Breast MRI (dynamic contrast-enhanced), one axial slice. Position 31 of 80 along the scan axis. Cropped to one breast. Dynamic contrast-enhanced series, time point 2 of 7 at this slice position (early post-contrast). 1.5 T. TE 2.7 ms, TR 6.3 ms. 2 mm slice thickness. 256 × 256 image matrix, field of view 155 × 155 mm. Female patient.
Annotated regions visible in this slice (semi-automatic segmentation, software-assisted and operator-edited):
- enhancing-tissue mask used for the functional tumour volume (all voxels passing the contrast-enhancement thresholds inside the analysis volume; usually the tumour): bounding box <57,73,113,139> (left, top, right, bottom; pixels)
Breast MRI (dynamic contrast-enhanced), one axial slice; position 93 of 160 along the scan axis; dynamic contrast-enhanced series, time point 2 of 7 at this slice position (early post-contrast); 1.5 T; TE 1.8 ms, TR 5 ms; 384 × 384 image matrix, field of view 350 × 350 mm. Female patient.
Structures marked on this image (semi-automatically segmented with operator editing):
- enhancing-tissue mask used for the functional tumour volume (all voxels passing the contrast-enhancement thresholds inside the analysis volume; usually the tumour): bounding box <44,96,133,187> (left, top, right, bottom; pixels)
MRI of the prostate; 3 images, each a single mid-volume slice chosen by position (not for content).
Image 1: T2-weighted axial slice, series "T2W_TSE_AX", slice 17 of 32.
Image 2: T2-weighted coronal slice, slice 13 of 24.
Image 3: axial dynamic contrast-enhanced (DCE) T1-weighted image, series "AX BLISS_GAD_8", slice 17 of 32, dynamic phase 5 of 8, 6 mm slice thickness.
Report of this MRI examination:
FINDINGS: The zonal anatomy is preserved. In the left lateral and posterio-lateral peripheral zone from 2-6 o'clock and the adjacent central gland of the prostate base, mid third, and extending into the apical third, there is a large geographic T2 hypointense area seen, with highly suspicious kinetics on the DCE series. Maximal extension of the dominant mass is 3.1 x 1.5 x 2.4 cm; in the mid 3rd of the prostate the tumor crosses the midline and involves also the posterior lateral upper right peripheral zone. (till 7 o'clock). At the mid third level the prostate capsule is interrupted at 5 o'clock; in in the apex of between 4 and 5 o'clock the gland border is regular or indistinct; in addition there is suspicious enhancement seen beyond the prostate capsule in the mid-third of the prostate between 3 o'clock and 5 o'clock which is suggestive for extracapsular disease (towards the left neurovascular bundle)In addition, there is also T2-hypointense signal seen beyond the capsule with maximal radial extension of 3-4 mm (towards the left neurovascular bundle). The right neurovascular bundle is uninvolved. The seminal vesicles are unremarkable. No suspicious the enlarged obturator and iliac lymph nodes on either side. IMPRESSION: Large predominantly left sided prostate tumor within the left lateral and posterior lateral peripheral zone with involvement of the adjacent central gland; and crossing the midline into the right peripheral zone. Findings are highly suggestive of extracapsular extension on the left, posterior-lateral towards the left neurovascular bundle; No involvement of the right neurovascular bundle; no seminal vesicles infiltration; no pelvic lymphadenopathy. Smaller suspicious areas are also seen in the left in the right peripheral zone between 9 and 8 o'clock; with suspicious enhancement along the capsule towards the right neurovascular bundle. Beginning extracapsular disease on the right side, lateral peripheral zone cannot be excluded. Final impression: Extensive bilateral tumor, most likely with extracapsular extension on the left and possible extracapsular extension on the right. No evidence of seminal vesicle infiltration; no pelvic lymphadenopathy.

○ ○ ○ ○ ○ ○ ○

Nothing should appear in the answer except the lines above from the line with "MRI of the prostate;" through the line with "Report of this", both included, written out exactly.

### Result of this exercise
MRI of the prostate; 3 images, each a single mid-volume slice chosen by position (not for content).
Image 1: T2-weighted axial slice, series "T2W_TSE_AX", slice 17 of 32.
Image 2: T2-weighted coronal slice, slice 13 of 24.
Image 3: axial dynamic contrast-enhanced (DCE) T1-weighted image, series "AX BLISS_GAD_8", slice 17 of 32, dynamic phase 5 of 8, 6 mm slice thickness.
Report of this MRI examination:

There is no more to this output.